The amount of starlight blocked by the transit tells us the size of the exoplanet, from which we get a ray. The radial velocity is induced by the exoplanet’s gravitational tug, thought to be a steady but very small wavelength expansion and contraction of light from the star as it is pulled. The amplitude of this motion can tell us the mass of an exoplanet.

Once you have the size and mass of an object, you can calculate its density.

A gaseous world, like Jupiter or even Neptune, will have a relatively low density. Metal-rich rocky worlds will have higher densities. At 5.5 grams per cubic centimeter, Earth is the densest planet in our solar system; Saturn is the least dense, at 0.69 grams per cubic centimeter.

A cross-sectional diagram comparing Kepler-138d to Earth. (Benoit Gougeon, University of Montreal)

Transit data shows that Kepler-138c and Kepler-138d have radii 1.51 times that of Earth, and measurements from their respective tugs on Kepler-138 give us masses 2.3 and 2.1 times that. of the Earth, respectively. These characteristics, in turn, give us a density of about 3.6 grams per cubic centimeter for both worlds – somewhere between a rocky composition and a gaseous composition.

This is quite close to the Jovian ice moon Europa, which has a density of 3.0 grams per cubic centimeter. It happens to be covered in a liquid world ocean under a shell of ice.
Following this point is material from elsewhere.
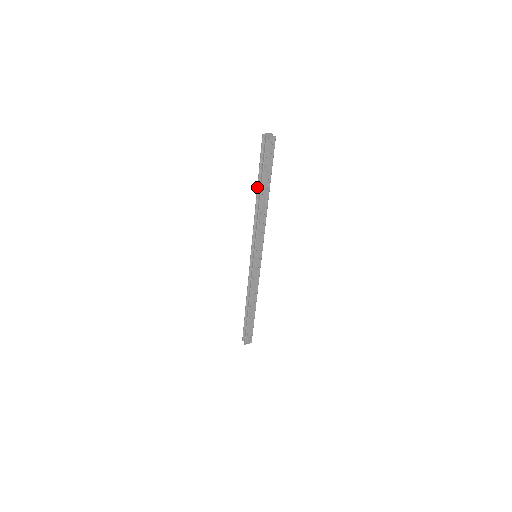
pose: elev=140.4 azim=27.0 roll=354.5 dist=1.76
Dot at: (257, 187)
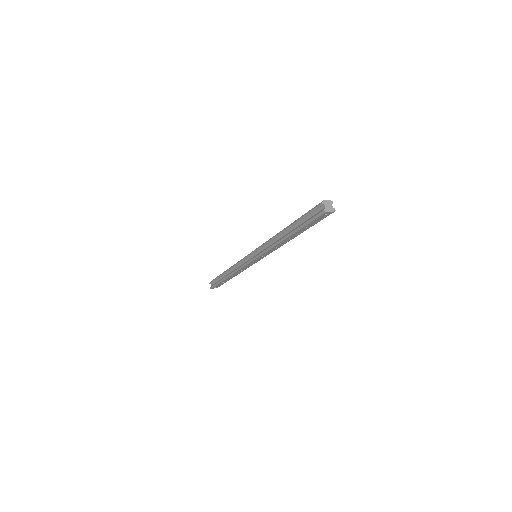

“Imagine larger versions of Europa or Enceladus, the water-rich moons orbiting Jupiter and Saturn, but much closer to their star,” says astrophysicist Caroline Piaulet of the University of Montreal, who conducted the research. “Instead of an icy surface, Kepler-138c and d would harbor large envelopes of water vapor.”

According to the team’s modeling, water would make up more than 50% of the volume of exoplanets, extending to a depth of about 2,000 kilometers (1,243 miles). Earth’s oceans, for context, have an average depth of 3.7 kilometers (2.3 miles).

But Kepler-138c and Kepler-138d are much closer to their star than Earth. Although this star is a small, cool red dwarf, this proximity would make the two exoplanets much, much hotter than our world. They have orbital periods of 13 and 23 days, respectively.

This means that the oceans and atmospheres of these worlds are unlikely to look much like our own ocean, the researchers say.

“The temperature in the atmospheres of Kepler-138c and Kepler-138d is likely above the boiling point of water, and we expect a thick, dense atmosphere made of vapor on these planets,” Piaulet said.

“Only beneath this vaporous atmosphere could there potentially be liquid water at high pressure, or even water in another phase that occurs at high pressure, called supercritical fluid.”

Alien, indeed.

The research has been published in natural astronomy.